En 1945, ne trouvant pas sa place dans la vague existentialiste, Charles part pour New York et il connaît un assez grand succès en parcourant pendant près de deux ans les deux continents américains, du Brésil au Canada.
En 1954, Charles rentre à Paris où le public ne l'a pas oublié. Ses nouveaux succès comme La Mer écrite dans le train entre Perpignan et Montpellier ou Nationale 7 le confortent dans son rôle de star.

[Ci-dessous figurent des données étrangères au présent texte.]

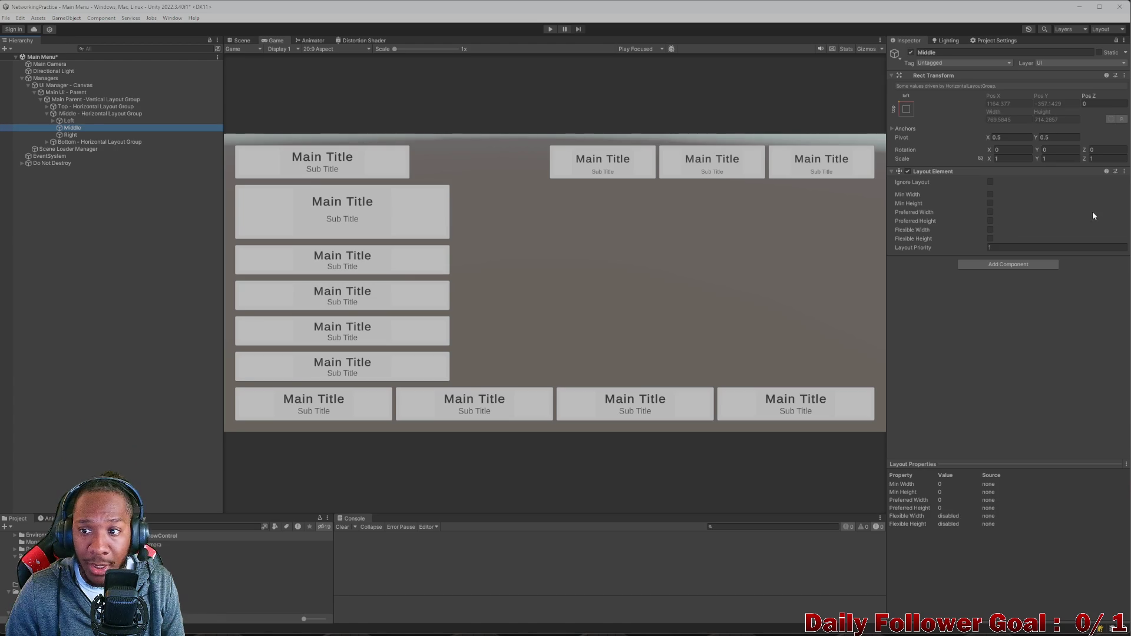
pyautogui.click(991, 213)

C’est en 1961 qu’il compose Narbonne mon amie mais la période yéyé et les années 1960 sont pour lui une traversée du désert qui le plonge dans un oubli relatif. Il ne trouve pour se produire que des cabarets, tel le Don Camillo. Il dira de cette période en 1966 sur RTL «J’ai écrit Narbonne, mon amie, parce que Narbonne est mon amie de toujours, que j’'y suis né et que je ressens à Narbonne, un enchantement que je n’éprouve nulle part ailleurs.»
PREMIERS ADIEUX
En 1971, il signera un retour triomphal à l’Olympia avec l’album Fidèle qu’il chantera quelques mois plus tard en août 71 devant une foule émue sur la Place de l’Hôtel de Ville de Narbonne. En octobre de la même année, il tourne à Narbonne et dans la région pour l’ORTF Un poète sur la Deux en compagnie de Gaston Bonheur, enfant du pays comme lui. Charles Trenet se rend ensuite officiellement à Narbonne et dans la région pour le tournage de l’émission Trenevision en 1973. Il fera ses premiers adieux à l’Olympia en 1975. Il avait alors 62 ans.

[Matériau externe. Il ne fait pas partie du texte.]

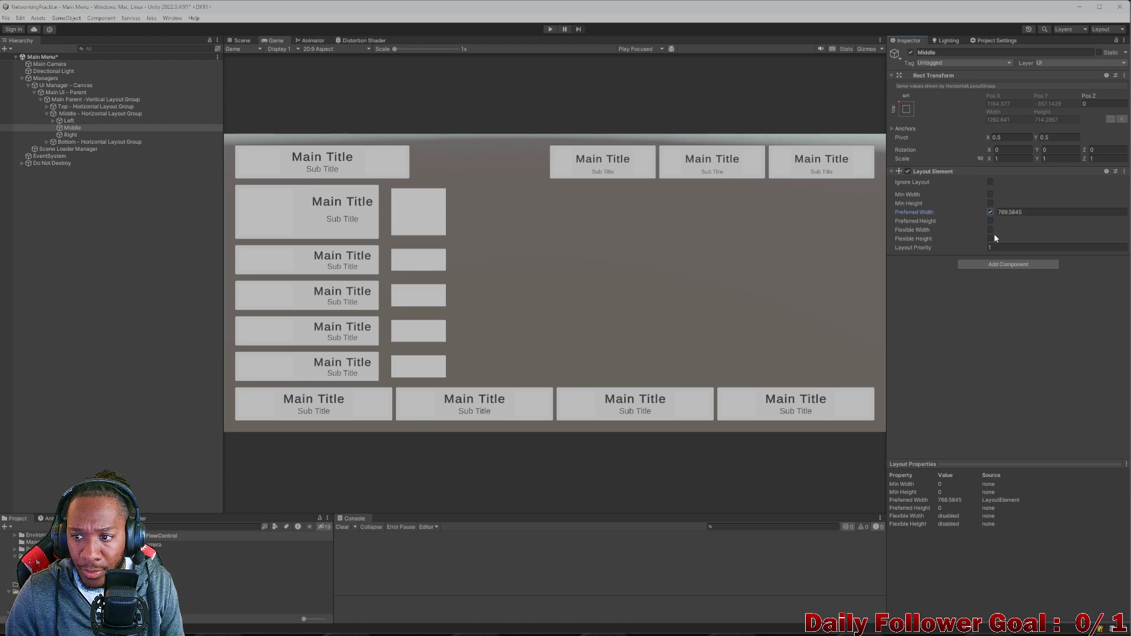
pyautogui.click(990, 238)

Après la disparition de sa mère en 1979, Charles revient cependant à la scène en 1983 à l’'occasion du Festival Juste pour rire de Montréal. Il ne la quittera plus : en 1987, alors qu’il est âgé de 74 ans, il fait un tabac au Printemps de Bourges. Les années passent, mais le "Fou Chantant" reste indémodable et inépuisable. Il fête ses 80 ans sur scène à l’Opéra Bastille en mai 1993.
En 1994, la Ville de Narbonne achète sa maison mais il en gardera l’usufruit qu’il cèdera en 1998 en vue de la création d’un musée qu’il voudra vivant et musical. En 1999, il est fait membre de l’Académie des Beaux-Arts. Il enregistre sa dernière chanson Les poètes descendent dans la rue en studio le 5 mars 1999 avec des musiciens de l’Orchestre philharmonique de Radio France à l’occasion de la première édition du Printemps des Poètes. Son dernier concert date de novembre 1999, à la salle Pleyel à Paris où il donne trois récitals, chantant assis.
LES AU-REVOIR
Fatigué depuis le printemps 2000, Charles Trenet se retire chez lui, où deux accidents cardio-vasculaires successifs l’épuisent. Transporté à l’hôpital Henri-Mondor de Créteil, il décède et laisse des milliers de fans le 19 février 2001, à l’âge de 87 ans, après avoir écrit près de mille chansons dont la plupart éditées aux éditions françaises Raoul Breton.